> TEXT SECTION:
* * * * * * *

The two mysteries prompting this mission are the high temperature of the sun's corona and the puzzling acceleration of the solar wind:
Mystery #1—the corona: If you stuck a thermometer in the surface of the sun, it would read about 6000o C. Intuition says the temperature should drop as you back away; instead, it rises. The sun's outer atmosphere, the corona, registers more than a million degrees Celsius, hundreds of times hotter than the star below. This high temperature remains a mystery more than 60 years after it was first measured.
Mystery #2—the solar wind: The sun spews a hot, million mph wind of charged particles throughout the solar system. Planets, comets, asteroids—they all feel it. Curiously, there is no organized wind close to the sun's surface, yet out among the planets there blows a veritable gale. Somewhere in between, some unknown agent gives the solar wind its great velocity. The question is, what?
"To solve these mysteries, Solar Probe+ will actually enter the corona," says Guhathakurta. "That's where the action is."

* * * * * * *

Continue the passage about the two solar mysteries and the Solar Probe+ mission, starting after its final sentence.

* * * * * * *

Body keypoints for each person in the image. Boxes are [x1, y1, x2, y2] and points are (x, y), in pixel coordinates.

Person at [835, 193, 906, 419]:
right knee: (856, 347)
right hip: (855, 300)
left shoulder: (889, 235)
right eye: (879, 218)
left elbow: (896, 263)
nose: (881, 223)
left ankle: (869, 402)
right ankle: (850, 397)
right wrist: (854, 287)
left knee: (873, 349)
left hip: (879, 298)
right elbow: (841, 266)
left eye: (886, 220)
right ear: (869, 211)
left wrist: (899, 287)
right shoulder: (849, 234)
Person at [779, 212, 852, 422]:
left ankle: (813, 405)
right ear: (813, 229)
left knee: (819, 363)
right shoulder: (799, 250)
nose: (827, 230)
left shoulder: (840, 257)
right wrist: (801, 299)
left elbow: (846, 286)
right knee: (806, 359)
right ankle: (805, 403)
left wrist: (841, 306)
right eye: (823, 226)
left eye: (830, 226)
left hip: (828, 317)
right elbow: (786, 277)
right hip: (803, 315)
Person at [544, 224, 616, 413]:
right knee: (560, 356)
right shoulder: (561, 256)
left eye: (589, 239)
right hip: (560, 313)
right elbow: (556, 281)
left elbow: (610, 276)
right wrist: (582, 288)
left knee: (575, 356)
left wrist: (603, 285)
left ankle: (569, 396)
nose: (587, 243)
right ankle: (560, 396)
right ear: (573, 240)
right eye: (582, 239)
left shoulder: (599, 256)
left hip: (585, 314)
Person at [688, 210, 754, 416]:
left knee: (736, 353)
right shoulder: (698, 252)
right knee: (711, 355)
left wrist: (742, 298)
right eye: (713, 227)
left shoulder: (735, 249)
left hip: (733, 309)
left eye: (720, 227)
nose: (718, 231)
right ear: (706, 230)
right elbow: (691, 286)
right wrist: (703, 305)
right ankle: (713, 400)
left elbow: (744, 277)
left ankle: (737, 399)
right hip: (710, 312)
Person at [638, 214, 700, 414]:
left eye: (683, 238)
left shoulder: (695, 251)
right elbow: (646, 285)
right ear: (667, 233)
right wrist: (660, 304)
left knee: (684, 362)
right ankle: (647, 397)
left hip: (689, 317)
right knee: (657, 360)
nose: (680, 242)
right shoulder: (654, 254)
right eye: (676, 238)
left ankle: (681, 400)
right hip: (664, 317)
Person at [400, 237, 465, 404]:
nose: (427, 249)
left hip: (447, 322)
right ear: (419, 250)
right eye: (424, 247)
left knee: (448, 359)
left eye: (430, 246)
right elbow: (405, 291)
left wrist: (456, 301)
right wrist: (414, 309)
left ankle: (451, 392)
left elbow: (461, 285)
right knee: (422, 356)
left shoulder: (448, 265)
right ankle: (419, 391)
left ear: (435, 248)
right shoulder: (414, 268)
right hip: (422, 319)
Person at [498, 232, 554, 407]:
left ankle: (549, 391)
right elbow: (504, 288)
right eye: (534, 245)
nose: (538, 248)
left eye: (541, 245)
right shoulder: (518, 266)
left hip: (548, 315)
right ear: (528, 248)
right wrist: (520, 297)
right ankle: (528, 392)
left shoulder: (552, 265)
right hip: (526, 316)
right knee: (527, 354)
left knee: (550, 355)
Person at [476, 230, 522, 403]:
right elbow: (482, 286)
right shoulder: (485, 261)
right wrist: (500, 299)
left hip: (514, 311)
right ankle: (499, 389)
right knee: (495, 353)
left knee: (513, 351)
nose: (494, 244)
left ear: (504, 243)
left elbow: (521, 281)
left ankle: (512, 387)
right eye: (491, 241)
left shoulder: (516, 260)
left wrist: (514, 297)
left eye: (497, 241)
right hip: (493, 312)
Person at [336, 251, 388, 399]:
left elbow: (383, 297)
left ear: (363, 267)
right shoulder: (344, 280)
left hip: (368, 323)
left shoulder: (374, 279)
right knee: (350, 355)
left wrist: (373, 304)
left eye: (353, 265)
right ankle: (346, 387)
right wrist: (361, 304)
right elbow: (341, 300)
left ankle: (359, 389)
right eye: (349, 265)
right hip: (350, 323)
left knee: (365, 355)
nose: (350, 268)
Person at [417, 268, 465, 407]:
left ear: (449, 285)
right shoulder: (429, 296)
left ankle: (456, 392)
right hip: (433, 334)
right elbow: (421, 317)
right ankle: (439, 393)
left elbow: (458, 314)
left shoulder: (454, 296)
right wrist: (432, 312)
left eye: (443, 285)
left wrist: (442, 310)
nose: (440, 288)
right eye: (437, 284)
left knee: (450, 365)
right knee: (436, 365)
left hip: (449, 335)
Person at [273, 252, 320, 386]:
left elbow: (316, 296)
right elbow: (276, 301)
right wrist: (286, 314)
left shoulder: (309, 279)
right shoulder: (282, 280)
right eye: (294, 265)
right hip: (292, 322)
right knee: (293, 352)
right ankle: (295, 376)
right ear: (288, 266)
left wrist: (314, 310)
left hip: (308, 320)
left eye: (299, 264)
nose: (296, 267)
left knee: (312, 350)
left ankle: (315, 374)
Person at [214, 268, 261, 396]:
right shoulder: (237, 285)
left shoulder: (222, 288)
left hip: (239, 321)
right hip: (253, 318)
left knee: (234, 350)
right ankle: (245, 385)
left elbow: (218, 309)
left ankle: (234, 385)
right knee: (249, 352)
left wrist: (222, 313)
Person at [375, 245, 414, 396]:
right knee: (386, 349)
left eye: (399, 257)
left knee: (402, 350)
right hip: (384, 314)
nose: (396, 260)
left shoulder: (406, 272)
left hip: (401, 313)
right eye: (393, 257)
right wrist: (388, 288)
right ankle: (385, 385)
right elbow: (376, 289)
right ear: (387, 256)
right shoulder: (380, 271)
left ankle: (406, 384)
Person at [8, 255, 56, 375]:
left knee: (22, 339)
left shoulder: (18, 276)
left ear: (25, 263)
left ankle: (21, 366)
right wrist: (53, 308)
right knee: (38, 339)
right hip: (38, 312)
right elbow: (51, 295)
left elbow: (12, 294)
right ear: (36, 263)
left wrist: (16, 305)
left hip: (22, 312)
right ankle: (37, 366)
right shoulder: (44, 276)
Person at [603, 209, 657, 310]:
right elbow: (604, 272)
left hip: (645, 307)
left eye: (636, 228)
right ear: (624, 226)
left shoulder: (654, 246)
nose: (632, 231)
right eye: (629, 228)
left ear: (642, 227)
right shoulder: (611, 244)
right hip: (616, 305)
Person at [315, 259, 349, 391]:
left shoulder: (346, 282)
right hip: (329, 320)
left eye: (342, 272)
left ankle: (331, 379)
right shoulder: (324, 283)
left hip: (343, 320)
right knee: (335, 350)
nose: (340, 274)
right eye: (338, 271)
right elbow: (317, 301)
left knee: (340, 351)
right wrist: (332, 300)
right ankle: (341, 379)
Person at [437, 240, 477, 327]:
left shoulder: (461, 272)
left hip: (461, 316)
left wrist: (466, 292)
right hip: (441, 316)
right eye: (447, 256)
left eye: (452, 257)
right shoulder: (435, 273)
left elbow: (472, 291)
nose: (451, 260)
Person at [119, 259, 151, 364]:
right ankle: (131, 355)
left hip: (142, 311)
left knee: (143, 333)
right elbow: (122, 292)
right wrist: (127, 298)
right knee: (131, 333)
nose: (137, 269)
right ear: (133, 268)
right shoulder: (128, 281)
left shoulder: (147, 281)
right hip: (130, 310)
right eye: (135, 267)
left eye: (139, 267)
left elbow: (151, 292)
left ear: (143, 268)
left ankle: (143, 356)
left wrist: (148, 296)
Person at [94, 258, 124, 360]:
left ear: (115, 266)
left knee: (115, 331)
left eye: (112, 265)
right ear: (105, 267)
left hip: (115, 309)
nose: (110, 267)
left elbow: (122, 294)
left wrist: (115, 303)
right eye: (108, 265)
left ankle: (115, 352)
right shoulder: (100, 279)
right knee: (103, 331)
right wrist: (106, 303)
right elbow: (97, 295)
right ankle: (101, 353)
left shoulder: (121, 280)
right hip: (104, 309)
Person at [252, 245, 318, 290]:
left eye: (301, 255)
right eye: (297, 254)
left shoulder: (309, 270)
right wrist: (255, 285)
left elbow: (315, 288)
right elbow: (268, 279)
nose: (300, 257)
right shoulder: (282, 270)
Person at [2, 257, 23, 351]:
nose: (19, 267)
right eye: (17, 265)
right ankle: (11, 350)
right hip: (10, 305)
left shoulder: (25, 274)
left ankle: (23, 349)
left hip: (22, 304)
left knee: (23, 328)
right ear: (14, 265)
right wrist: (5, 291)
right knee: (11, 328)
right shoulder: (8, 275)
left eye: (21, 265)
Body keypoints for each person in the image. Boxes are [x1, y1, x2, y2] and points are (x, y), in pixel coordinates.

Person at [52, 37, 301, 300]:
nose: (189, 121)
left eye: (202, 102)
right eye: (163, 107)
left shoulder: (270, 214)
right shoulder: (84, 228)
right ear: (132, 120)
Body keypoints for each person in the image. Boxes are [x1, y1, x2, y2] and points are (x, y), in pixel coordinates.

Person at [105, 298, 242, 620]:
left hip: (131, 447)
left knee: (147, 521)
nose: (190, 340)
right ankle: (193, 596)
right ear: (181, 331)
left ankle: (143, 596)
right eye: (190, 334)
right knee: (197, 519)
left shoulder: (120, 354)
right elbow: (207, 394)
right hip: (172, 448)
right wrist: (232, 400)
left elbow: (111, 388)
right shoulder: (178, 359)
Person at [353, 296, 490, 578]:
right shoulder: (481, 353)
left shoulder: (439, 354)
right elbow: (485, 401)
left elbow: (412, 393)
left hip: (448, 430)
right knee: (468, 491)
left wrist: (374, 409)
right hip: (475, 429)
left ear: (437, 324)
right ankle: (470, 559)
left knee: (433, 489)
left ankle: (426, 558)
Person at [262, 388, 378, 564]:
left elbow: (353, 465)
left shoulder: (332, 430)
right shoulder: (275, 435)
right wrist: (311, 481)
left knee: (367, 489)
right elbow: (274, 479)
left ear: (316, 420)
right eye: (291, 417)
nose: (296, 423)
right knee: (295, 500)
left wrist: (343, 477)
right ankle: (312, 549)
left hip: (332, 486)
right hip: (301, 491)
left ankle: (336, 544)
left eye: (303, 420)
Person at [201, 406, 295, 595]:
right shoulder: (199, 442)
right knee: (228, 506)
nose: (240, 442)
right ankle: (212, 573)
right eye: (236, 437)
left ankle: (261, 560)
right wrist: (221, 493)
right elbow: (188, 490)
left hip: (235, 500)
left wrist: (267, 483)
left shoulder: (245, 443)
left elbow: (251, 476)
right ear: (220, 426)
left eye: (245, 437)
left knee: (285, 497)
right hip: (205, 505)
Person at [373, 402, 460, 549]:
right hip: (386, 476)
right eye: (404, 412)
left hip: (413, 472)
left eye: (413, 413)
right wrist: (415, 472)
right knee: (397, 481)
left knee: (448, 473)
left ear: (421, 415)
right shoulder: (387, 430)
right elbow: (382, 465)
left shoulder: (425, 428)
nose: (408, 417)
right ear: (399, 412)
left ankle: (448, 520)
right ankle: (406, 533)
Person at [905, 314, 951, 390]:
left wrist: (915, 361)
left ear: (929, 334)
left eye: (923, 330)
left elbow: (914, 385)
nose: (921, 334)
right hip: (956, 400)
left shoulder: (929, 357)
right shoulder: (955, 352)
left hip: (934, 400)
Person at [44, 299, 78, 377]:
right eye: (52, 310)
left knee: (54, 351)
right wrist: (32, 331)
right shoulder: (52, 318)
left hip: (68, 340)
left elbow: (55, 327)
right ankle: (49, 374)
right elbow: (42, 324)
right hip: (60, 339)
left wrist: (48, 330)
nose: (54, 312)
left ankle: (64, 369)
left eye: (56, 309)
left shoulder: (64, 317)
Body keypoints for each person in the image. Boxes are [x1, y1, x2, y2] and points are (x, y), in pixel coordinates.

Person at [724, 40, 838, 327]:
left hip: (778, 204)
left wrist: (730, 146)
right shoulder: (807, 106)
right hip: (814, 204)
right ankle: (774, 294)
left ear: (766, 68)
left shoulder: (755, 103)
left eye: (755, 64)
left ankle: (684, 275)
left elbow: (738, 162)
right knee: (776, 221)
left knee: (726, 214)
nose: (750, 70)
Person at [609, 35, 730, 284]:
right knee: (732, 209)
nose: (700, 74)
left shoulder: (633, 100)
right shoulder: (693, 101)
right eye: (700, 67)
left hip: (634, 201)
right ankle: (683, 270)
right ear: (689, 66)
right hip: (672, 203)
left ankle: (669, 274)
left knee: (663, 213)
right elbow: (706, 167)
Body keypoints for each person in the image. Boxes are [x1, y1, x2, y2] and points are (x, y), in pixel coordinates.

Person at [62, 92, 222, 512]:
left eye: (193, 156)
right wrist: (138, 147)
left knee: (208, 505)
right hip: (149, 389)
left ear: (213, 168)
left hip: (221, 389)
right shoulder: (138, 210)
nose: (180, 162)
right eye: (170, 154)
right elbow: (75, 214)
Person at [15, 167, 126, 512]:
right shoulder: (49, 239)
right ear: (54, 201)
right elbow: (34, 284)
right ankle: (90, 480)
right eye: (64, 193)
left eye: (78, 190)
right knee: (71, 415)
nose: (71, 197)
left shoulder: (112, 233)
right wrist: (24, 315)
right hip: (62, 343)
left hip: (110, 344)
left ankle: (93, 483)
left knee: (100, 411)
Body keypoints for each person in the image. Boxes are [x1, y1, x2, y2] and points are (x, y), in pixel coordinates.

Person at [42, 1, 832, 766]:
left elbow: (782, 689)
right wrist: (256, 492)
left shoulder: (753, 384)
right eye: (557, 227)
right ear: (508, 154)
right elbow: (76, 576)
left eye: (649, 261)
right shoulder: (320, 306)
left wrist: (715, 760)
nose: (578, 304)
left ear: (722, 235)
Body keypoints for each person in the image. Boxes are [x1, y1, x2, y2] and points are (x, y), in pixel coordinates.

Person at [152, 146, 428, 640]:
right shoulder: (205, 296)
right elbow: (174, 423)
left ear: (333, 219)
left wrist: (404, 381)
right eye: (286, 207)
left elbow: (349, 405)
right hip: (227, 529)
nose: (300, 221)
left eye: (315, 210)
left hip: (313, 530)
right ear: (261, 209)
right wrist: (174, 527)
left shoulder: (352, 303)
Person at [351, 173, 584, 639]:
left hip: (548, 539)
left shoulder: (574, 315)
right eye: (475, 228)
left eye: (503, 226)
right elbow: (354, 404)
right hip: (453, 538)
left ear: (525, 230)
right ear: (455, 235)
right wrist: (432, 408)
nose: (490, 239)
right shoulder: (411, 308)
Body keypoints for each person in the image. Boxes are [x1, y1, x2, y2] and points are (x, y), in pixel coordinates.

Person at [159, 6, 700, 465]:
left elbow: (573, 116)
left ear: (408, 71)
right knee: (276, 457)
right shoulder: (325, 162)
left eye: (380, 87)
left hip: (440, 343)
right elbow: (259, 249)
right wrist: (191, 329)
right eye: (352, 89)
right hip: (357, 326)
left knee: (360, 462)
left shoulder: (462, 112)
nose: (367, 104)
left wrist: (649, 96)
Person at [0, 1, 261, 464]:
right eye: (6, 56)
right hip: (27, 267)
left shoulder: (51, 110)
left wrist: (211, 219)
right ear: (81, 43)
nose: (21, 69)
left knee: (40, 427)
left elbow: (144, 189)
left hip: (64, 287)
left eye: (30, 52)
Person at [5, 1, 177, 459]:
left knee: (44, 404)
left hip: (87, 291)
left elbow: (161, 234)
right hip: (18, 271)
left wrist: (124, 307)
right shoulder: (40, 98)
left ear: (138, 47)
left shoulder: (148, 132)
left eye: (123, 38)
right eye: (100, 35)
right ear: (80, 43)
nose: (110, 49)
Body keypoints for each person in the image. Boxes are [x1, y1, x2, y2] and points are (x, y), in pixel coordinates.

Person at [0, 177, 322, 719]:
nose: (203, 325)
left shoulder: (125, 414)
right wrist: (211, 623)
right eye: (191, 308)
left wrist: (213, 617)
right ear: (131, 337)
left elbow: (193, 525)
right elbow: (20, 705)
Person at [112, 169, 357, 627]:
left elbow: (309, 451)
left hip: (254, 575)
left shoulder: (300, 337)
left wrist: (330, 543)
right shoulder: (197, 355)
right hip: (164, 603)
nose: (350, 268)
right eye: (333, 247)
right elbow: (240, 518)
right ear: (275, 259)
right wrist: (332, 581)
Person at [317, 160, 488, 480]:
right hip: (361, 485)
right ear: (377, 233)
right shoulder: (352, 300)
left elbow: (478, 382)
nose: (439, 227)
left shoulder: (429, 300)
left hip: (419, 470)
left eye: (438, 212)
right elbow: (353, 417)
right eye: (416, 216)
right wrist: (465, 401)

* * * * * * *

> RESPONSE TO THIS TASK:
The payload consists mainly of instruments designed to sense the environment right around the spacecraft—e.g., a magnetometer, a plasma wave sensor, a dust detector, electron and ion analyzers and so on. "In-situ measurements will tell us what we need to know to unravel the physics of coronal heating and solar wind acceleration," she says.Solar Probe+'s lone remote sensing instrument is the Hemispheric Imager. The "HI" for short is a telescope that will make 3D images of the sun's corona similar to medical CAT scans. The technique, called coronal tomography, is a fundamentally new approach to solar imaging and is only possible because the photography is performed from a moving platform close to the sun, flying through coronal clouds and streamers and imaging them as it flies by and through them.With a likely launch in May 2015, Solar Probe+ will begin its prime mission near the end of Solar Cycle 24 and finish near the predicted maximum of Solar Cycle 25 in 2022. This would allow the spacecraft to sample the corona and solar wind at many different phases of the solar cycle. It also guarantees that Solar Probe+ will experience a good number of solar storms near the end of its mission. While perilous, this is according to plan: Researchers suspect that many of the most dangerous particles produced by solar storms are energized in the corona—just where Solar Probe+ will be. Solar Probe+ may be able to observe the process in action and show researchers how to forecast Solar Energetic Particle (SEP) events that threaten the health and safety of astronauts.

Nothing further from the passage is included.